In Seattle, the venerable roaster shoulders that the city’s many cafes stand on mostly have names that start with a “V”. Follow the breadcrumb trail through the streets of Capitol Hill and you’ll find Vita and Victrola, but today we’re stopping at Espresso Vivace, the more than 25-year-old coffee company owned by David Schomer, once described as “an odd prophet for the coffee set.” Schomer sat down with Sprudge to talk about how Vivace has become a stalwart, what’s planned for his forthcoming roastery and espresso training center, and the move that almost shut his doors.
David Schomer is at his best when in his comfort zone, which happens to be about a mile wide. “I am not happy in meetings, on the phone, and stressed out with expansion,” he says. “Of course, I’m very unhappy if there’s any bad espresso coming out of the machines. It’s been a series of revelations about how great the espresso can be that keeps pulling me forward.” Schomer admits he has “a very narrow range” and says, “when I’m in that range, I’m the happiest person you ever met. It’s my own weakness that is my strength.”
Which is why the cafe founder lives within easy walking distance to his three locations. Serving espresso unabashedly in the Italian style, the Vivace coffee cart opened for business in 1988. Each day, he makes the rounds to the iconic cart on Broadway, then further down the same street to his cafe on the ground floor of an apartment building, and to a third cafe in nearby South Lake Union. Vivace’s original, beloved brick-and-mortar, just off Broadway, closed in 2008 to make way for light rail.
A classically trained musician, Schomer says he launched Vivace because he wasn’t making a living as a flutist. “I opened the cart and I fell in love with the espresso process,” he says. “When I got in I was so excited, because I entered a field that outside of parts of Italy no one was really doing. I was very excited to write the first standard practice and see it go around the world.”
Schomer has high expectations for his staff, which is a common value found in most business owners. But he also has high expectations for his customers, and it’s a key to his staying power. “It has got to be appreciated on the other side of the counter. Because if it’s not, it all just falls apart in your hands,” he says.
“We’re in the customer pleasure business,” Schomer continues. “What we’re interested in is when someone comes into the door that they have a relaxing and lovely experience, because if they’re relaxed, they’re ready to taste,” Schomer says. “My places are designed as sanctuaries, first and foremost away from urban excitement and hassles. The service style that keeps them coming back we call compassionate listening. We listen and we look carefully at them to get little clues, how they’re doing, what would make this individual encounter go better.”

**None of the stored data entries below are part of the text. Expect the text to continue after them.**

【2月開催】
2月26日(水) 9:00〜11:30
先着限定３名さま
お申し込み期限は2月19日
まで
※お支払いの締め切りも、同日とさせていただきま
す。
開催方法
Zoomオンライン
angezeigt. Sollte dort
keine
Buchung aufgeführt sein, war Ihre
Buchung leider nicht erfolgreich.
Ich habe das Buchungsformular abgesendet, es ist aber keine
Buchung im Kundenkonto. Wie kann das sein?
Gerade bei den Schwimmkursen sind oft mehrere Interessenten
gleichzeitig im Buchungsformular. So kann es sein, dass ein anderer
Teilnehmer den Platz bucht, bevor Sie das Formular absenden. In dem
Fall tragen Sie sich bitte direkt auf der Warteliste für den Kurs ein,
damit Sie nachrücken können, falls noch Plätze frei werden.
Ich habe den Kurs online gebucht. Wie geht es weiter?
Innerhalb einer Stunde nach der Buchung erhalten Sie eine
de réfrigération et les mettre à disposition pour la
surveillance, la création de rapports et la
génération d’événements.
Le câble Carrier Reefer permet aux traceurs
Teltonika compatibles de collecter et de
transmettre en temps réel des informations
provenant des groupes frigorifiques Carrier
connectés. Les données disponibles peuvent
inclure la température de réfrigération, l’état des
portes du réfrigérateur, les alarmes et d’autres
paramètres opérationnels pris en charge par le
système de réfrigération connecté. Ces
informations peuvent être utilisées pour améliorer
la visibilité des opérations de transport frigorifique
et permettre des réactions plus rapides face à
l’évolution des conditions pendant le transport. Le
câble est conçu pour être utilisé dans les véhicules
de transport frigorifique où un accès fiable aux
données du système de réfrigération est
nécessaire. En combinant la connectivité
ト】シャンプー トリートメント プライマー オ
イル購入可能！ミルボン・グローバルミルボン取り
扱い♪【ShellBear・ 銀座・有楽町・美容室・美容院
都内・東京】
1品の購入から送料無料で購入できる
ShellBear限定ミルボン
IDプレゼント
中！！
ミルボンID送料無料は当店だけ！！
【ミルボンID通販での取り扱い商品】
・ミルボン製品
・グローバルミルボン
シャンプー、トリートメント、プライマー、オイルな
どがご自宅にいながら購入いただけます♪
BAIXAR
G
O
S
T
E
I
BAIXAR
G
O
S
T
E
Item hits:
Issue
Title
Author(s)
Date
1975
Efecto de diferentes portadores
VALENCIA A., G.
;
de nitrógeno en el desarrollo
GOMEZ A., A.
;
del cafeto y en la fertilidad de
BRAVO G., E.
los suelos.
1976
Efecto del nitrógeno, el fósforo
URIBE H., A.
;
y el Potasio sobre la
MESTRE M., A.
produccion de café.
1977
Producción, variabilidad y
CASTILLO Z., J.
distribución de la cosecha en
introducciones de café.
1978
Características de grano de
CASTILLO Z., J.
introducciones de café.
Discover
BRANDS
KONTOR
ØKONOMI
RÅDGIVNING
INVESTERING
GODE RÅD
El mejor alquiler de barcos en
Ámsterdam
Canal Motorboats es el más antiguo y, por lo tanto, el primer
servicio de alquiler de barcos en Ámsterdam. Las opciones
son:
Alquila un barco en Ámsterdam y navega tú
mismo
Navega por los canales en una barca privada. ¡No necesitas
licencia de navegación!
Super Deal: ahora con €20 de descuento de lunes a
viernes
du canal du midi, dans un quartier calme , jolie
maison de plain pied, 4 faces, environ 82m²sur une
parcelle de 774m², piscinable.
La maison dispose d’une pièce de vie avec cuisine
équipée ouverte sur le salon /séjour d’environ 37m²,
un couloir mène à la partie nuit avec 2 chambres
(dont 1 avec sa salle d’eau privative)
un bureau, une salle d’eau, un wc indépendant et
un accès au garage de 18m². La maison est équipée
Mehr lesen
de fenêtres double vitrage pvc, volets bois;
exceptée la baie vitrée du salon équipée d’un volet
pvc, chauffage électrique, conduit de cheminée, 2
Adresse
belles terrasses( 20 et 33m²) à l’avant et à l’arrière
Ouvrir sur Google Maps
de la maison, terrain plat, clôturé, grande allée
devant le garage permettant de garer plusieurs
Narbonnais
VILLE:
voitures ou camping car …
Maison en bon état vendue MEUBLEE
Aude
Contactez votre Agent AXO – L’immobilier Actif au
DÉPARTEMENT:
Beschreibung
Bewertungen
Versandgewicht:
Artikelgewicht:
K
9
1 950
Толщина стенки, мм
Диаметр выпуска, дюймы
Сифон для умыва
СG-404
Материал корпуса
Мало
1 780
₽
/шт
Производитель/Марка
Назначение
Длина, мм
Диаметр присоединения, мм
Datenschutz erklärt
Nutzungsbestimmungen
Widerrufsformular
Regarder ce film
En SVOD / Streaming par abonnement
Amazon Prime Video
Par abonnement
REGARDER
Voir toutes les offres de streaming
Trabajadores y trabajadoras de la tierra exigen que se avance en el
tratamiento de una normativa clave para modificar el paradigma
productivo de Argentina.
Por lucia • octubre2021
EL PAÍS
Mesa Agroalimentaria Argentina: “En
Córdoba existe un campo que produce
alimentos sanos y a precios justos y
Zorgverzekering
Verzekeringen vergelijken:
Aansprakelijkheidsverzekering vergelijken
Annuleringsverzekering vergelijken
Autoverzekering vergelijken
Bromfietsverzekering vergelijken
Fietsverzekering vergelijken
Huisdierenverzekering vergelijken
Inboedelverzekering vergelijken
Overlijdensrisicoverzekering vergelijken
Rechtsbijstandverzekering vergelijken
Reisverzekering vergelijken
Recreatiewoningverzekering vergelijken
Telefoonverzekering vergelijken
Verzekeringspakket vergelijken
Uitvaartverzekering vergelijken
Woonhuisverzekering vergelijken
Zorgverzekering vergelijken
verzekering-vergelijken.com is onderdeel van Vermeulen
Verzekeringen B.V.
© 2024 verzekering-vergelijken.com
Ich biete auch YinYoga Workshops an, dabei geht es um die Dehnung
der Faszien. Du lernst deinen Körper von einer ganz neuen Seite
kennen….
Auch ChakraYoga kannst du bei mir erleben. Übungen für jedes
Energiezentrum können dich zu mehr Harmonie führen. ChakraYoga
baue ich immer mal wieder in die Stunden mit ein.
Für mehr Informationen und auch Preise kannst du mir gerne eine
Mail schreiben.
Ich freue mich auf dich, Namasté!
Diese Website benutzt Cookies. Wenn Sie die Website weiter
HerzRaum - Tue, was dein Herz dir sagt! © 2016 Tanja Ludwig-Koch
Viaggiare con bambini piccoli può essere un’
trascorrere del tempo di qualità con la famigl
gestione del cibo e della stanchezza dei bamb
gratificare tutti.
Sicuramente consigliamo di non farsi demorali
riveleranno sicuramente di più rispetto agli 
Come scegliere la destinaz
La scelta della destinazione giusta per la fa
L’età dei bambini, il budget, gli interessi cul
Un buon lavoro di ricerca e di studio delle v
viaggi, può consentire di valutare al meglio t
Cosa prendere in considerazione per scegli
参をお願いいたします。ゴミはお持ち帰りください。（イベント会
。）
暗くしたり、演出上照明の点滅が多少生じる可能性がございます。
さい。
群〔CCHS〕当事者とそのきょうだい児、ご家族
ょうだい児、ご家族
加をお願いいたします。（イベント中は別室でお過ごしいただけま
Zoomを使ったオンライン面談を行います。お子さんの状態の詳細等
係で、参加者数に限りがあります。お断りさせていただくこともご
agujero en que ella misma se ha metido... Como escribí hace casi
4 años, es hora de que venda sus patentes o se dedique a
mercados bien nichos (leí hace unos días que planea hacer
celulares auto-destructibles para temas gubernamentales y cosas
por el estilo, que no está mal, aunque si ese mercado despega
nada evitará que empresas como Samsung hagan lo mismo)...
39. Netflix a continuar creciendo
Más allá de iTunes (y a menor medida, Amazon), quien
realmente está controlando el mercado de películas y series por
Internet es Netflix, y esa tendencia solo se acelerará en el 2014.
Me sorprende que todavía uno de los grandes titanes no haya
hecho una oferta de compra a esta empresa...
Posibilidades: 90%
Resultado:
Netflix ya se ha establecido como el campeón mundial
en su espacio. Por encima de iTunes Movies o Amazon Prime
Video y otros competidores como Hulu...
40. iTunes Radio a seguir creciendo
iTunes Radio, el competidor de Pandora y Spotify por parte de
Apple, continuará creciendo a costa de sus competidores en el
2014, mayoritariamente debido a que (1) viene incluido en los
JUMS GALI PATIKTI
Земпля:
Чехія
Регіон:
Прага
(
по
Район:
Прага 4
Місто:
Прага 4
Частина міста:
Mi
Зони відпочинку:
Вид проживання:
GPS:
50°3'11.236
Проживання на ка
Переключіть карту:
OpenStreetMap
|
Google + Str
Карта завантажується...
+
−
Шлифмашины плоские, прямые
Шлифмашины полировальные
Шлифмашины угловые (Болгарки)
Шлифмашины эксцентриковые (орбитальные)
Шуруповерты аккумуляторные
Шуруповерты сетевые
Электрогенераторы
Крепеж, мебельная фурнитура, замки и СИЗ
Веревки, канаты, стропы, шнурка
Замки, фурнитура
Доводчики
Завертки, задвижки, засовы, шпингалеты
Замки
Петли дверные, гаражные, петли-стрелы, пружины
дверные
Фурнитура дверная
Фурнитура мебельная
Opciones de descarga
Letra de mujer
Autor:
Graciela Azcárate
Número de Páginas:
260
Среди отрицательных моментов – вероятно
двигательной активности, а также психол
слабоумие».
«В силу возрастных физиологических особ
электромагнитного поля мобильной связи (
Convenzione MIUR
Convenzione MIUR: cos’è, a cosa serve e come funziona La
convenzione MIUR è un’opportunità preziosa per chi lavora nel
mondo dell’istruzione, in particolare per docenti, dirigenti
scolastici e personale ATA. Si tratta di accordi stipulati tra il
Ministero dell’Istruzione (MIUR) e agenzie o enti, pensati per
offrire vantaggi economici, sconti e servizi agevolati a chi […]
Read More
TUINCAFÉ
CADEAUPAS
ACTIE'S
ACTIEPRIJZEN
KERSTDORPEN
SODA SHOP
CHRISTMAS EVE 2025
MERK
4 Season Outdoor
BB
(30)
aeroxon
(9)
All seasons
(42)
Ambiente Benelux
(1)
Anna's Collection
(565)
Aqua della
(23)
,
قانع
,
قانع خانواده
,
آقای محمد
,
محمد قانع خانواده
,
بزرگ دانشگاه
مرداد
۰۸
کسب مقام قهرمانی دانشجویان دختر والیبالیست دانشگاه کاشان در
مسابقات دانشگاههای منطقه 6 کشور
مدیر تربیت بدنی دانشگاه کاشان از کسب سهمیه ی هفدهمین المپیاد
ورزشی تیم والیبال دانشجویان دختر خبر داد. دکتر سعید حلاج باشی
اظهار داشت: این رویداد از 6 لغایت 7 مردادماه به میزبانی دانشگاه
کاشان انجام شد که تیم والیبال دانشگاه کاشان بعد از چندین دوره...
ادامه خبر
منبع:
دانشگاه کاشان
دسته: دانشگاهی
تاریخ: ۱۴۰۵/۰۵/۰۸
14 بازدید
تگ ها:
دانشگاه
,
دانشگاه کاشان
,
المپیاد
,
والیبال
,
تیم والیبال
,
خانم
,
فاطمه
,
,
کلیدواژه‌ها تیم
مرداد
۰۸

To describe the zeal of Vivace loyalists, Schomer recounts a “ski lift anecdote” he was told in 1991: “There were two people hanging in a ski lift in Switzerland. And they got in an argument about what was the best coffee in Seattle. And the one guy says, ‘It’s a cart.’ And the other one says, ‘No, no, no, it’s the little red place on Broadway.’ And they looked at each other and said, ‘It’s the same place! It’s Vivace!’”
Schomer says the low point for Vivace was when he operated a downtown cart on 5th and Union from 1988–1992. “The company was slipping through my fingers, I nearly lost the company,” he says. Tourists came once and didn’t return, and people working downtown were moving at a different pace. “It was a terrible series of events all based on the other side of the counter when there’s no appreciation,” Schomer says.
Schomer’s advice to aspiring or new members of the coffee industry centers around setting a high standard for work. “As an artist, [I am] in charge of the coffee. So I’m always pleasing myself,” he says. “There isn’t any committee to decide what tastes good.” But crediting his partner and ex-wife Geneva Sullivan for the accounting and payroll and taxes, he stresses the importance of having someone on staff who is mindful of not just making the best coffee but who orders napkins and stir sticks.
“I tell people if you’re going to do this and you have an artistic temperament, you must have someone who can mind the nuts and bolts and together you can do great things,” Schomer says. “So utter dedication and fidelity to the art—coupled with a really sound business partner.”
If the schedule keeps, a new 5,000-square-foot Vivace roastery and training center will open in January. Instead of finding a cheaper mortgage in a different neighborhood, he’s leasing a space. He signed on the more expensive dotted line in order to preserve his walking route. With the new roastery, Vivace will support a staff of 50, possibly bringing on new instructors. Schomer expects students to sojourn from China and South Korea for trainings, where his book “is huge.”
He’s also not in any hurry to open additional cafes and says, “I must admit I’m a little disappointed in my competitors. I haven’t met one that didn’t open and start expanding and expanding.” He cites Victrola and Analog (the latter of which uses beans from Herkimer) as promising examples of Seattle coffee getting it right and taking it slow. Instead of expansion, Vivace’s team is obsessed with the “infinite complexity” of coffee, from green beans and roasting to grinding and extraction, a technique Schomer says, “is literally almost a lifetime of study at this point.”